→ What to do:
Word for word, reproduce all entries below, leaving every picture out.

Extracted page text data:
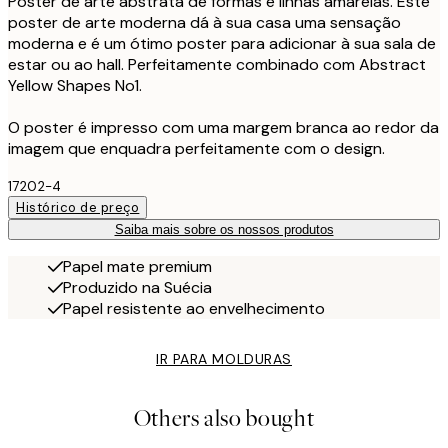
Poster de arte abstrata de formas e linhas amarelas. Este
poster de arte moderna dá à sua casa uma sensação
moderna e é um ótimo poster para adicionar à sua sala de
estar ou ao hall. Perfeitamente combinado com Abstract
Yellow Shapes No1.
O poster é impresso com uma margem branca ao redor da
imagem que enquadra perfeitamente com o design.
17202-4
Histórico de preço
Saiba mais sobre os nossos produtos
Papel mate premium
Produzido na Suécia
Papel resistente ao envelhecimento
IR PARA MOLDURAS
Others also bought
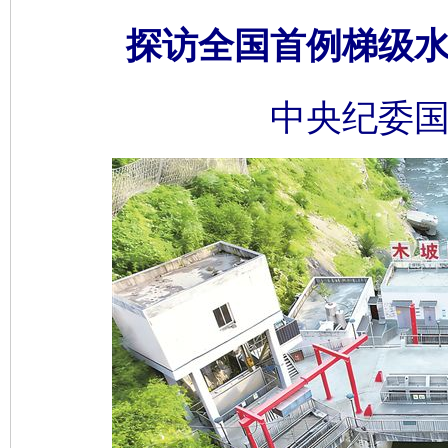
探访全国首例梯级
中央纪委国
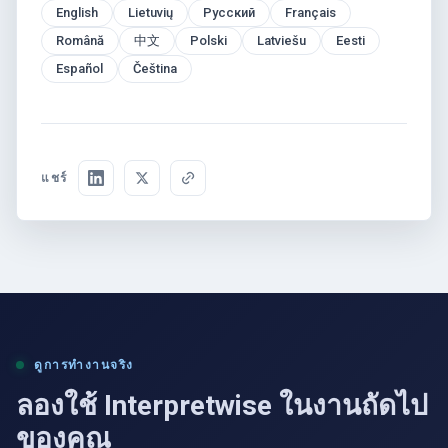
English
Lietuvių
Русский
Français
Română
中文
Polski
Latviešu
Eesti
Español
Čeština
แชร์
ดูการทำงานจริง
ลองใช้ Interpretwise ในงานถัดไป
ของคุณ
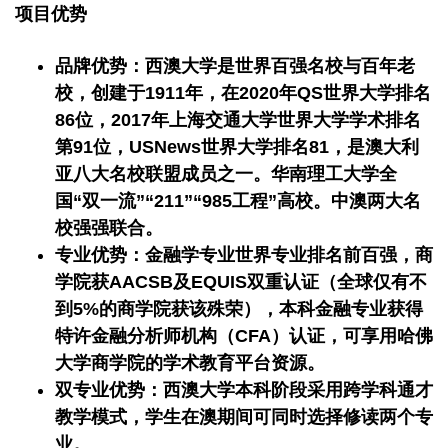
项目优势
品牌优势：西澳大学是世界百强名校与百年老
校，创建于1911年，在2020年QS世界大学排名
86位，2017年上海交通大学世界大学学术排名
第91位，USNews世界大学排名81，是澳大利
亚八大名校联盟成员之一。华南理工大学全
国“双一流”“211”“985工程”高校。中澳两大名
校强强联合。
专业优势：金融学专业世界专业排名前百强，商
学院获AACSB及EQUIS双重认证（全球仅有不
到5%的商学院获该殊荣），本科金融专业获得
特许金融分析师机构（CFA）认证，可享用哈佛
大学商学院的学术教育平台资源。
双专业优势：西澳大学本科阶段采用跨学科通才
教学模式，学生在澳期间可同时选择修读两个专
业。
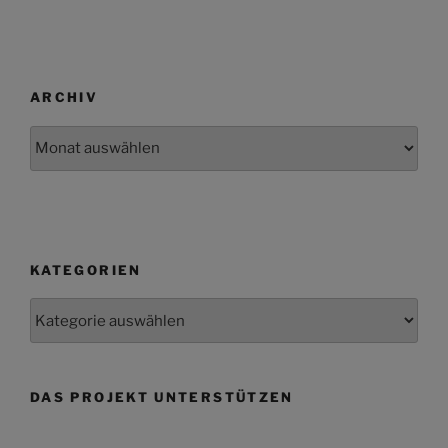
ARCHIV
Archiv
KATEGORIEN
Kategorien
DAS PROJEKT UNTERSTÜTZEN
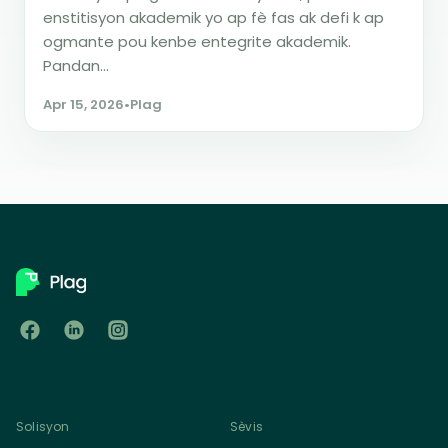
enstitisyon akademik yo ap fè fas ak defi k ap
ogmante pou kenbe entegrite akademik.
Pandan...
Apr 15, 2026
•
Plag
Solisyon
Sèvis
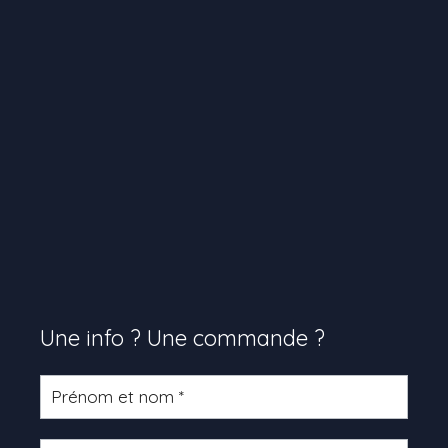
Une info ? Une commande ?
Formulaire
produit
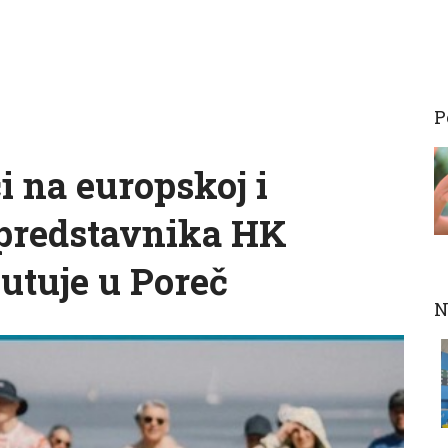
P
i na europskoj i
t predstavnika HK
putuje u Poreč
N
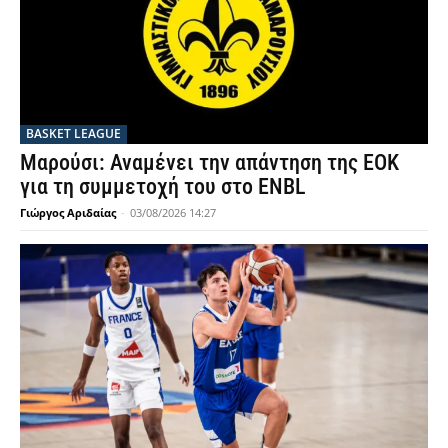
BASKET LEAGUE
Μαρούσι: Αναμένει την απάντηση της ΕΟΚ
για τη συμμετοχή του στο ENBL
Γιώργος Αριδαίας
-
03/08/2026 14:27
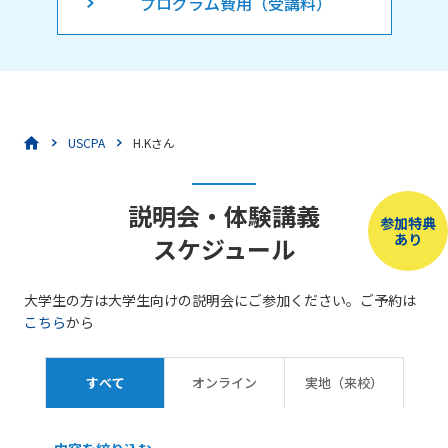
プログラム費用（受講料）
USCPA
H.Kさん
説明会・体験講義
参加特典
あり
スケジュール
大学生の方は大学生向けの説明会にご参加ください。ご予約は
こちら
から
すべて
オンライン
実地（来校）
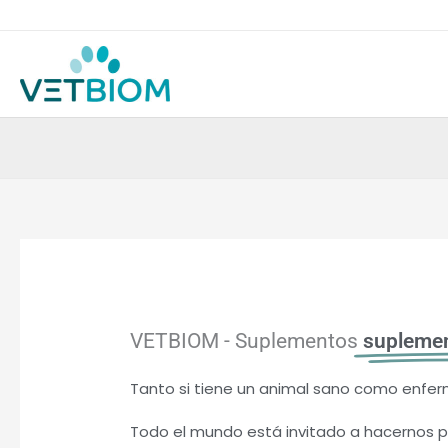
Ir
al
contenido
VETBIOM - Suplementos
suplemen
Tanto si tiene un animal sano como enfe
Todo el mundo está invitado a hacernos p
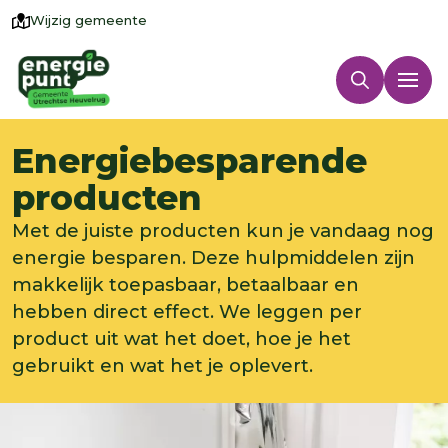
Wijzig gemeente
Energiebesparende
producten
Met de juiste producten kun je vandaag nog
energie besparen. Deze hulpmiddelen zijn
makkelijk toepasbaar, betaalbaar en
hebben direct effect. We leggen per
product uit wat het doet, hoe je het
gebruikt en wat het je oplevert.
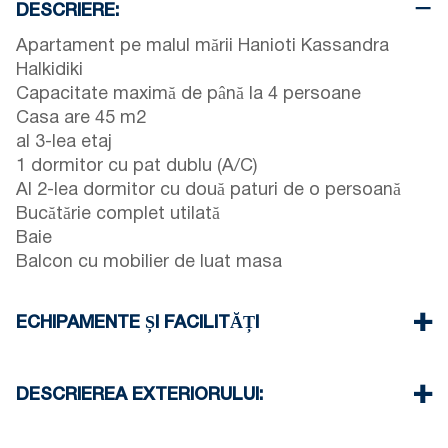
DESCRIERE:
Apartament pe malul mării Hanioti Kassandra
Halkidiki
Capacitate maximă de până la 4 persoane
Casa are 45 m2
al 3-lea etaj
1 dormitor cu pat dublu (A/C)
Al 2-lea dormitor cu două paturi de o persoană
Bucătărie complet utilată
Baie
Balcon cu mobilier de luat masa
ECHIPAMENTE ȘI FACILITĂȚI
Lenjerie de pat și prosoape
Un aparat de aer condiționat
DESCRIEREA EXTERIORULUI:
Televizor cu ecran plat
Wi-Fi wireless
Gradina Publica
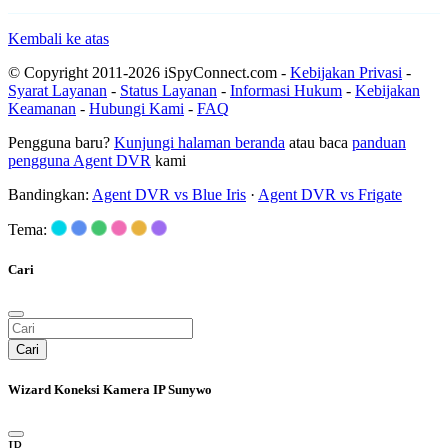
Kembali ke atas
© Copyright 2011-2026 iSpyConnect.com -
Kebijakan Privasi
-
Syarat Layanan
-
Status Layanan
-
Informasi Hukum
-
Kebijakan
Keamanan
-
Hubungi Kami
-
FAQ
Pengguna baru?
Kunjungi halaman beranda
atau baca
panduan
pengguna Agent DVR
kami
Bandingkan:
Agent DVR vs Blue Iris
·
Agent DVR vs Frigate
Tema:
Cari
Cari
Wizard Koneksi Kamera IP Sunywo
IP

→ Your solution:
Poster de arte abstrata de formas e linhas amarelas. Este
poster de arte moderna dá à sua casa uma sensação
moderna e é um ótimo poster para adicionar à sua sala de
estar ou ao hall. Perfeitamente combinado com Abstract
Yellow Shapes No1.
O poster é impresso com uma margem branca ao redor da
imagem que enquadra perfeitamente com o design.
17202-4
Histórico de preço
Saiba mais sobre os nossos produtos
Papel mate premium
Produzido na Suécia
Papel resistente ao envelhecimento
IR PARA MOLDURAS
Others also bought
探访全国首例梯级
中央纪委国
English
Lietuvių
Русский
Français
Română
中文
Polski
Latviešu
Eesti
Español
Čeština
แชร์
ดูการทำงานจริง
ลองใช้ Interpretwise ในงานถัดไป
ของคุณ
项目优势
品牌优势：西澳大学是世界百强名校与百年老
校，创建于1911年，在2020年QS世界大学排名
86位，2017年上海交通大学世界大学学术排名
第91位，USNews世界大学排名81，是澳大利
亚八大名校联盟成员之一。华南理工大学全
国“双一流”“211”“985工程”高校。中澳两大名
校强强联合。
专业优势：金融学专业世界专业排名前百强，商
学院获AACSB及EQUIS双重认证（全球仅有不
到5%的商学院获该殊荣），本科金融专业获得
特许金融分析师机构（CFA）认证，可享用哈佛
大学商学院的学术教育平台资源。
双专业优势：西澳大学本科阶段采用跨学科通才
教学模式，学生在澳期间可同时选择修读两个专
业。
ARCHIV
Archiv
KATEGORIEN
Kategorien
DAS PROJEKT UNTERSTÜTZEN
enstitisyon akademik yo ap fè fas ak defi k ap
ogmante pou kenbe entegrite akademik.
Pandan...
Apr 15, 2026
•
Plag
Solisyon
Sèvis
Une info ? Une commande ?
Formulaire
produit
P
i na europskoj i
t predstavnika HK
putuje u Poreč
N
BASKET LEAGUE
Μαρούσι: Αναμένει την απάντηση της ΕΟΚ
για τη συμμετοχή του στο ENBL
Γιώργος Αριδαίας
-
03/08/2026 14:27
プログラム費用（受講料）
USCPA
H.Kさん
説明会・体験講義
参加特典
あり
スケジュール
大学生の方は大学生向けの説明会にご参加ください。ご予約は
こちら
から
すべて
オンライン
実地（来校）
Ir
al
contenido
VETBIOM - Suplementos
suplemen
Tanto si tiene un animal sano como enfe
Todo el mundo está invitado a hacernos p
Wijzig gemeente
Energiebesparende
producten
Met de juiste producten kun je vandaag nog
energie besparen. Deze hulpmiddelen zijn
makkelijk toepasbaar, betaalbaar en
hebben direct effect. We leggen per
product uit wat het doet, hoe je het
gebruikt en wat het je oplevert.
DESCRIERE:
Apartament pe malul mării Hanioti Kassandra
Halkidiki
Capacitate maximă de până la 4 persoane
Casa are 45 m2
al 3-lea etaj
1 dormitor cu pat dublu (A/C)
Al 2-lea dormitor cu două paturi de o persoană
Bucătărie complet utilată
Baie
Balcon cu mobilier de luat masa
ECHIPAMENTE ȘI FACILITĂȚI
Lenjerie de pat și prosoape
Un aparat de aer condiționat
DESCRIEREA EXTERIORULUI:
Televizor cu ecran plat
Wi-Fi wireless
Gradina Publica
Kembali ke atas
© Copyright 2011-2026 iSpyConnect.com -
Kebijakan Privasi
-
Syarat Layanan
-
Status Layanan
-
Informasi Hukum
-
Kebijakan
Keamanan
-
Hubungi Kami
-
FAQ
Pengguna baru?
Kunjungi halaman beranda
atau baca
panduan
pengguna Agent DVR
kami
Bandingkan:
Agent DVR vs Blue Iris
·
Agent DVR vs Frigate
Tema:
Cari
Cari
Wizard Koneksi Kamera IP Sunywo
IP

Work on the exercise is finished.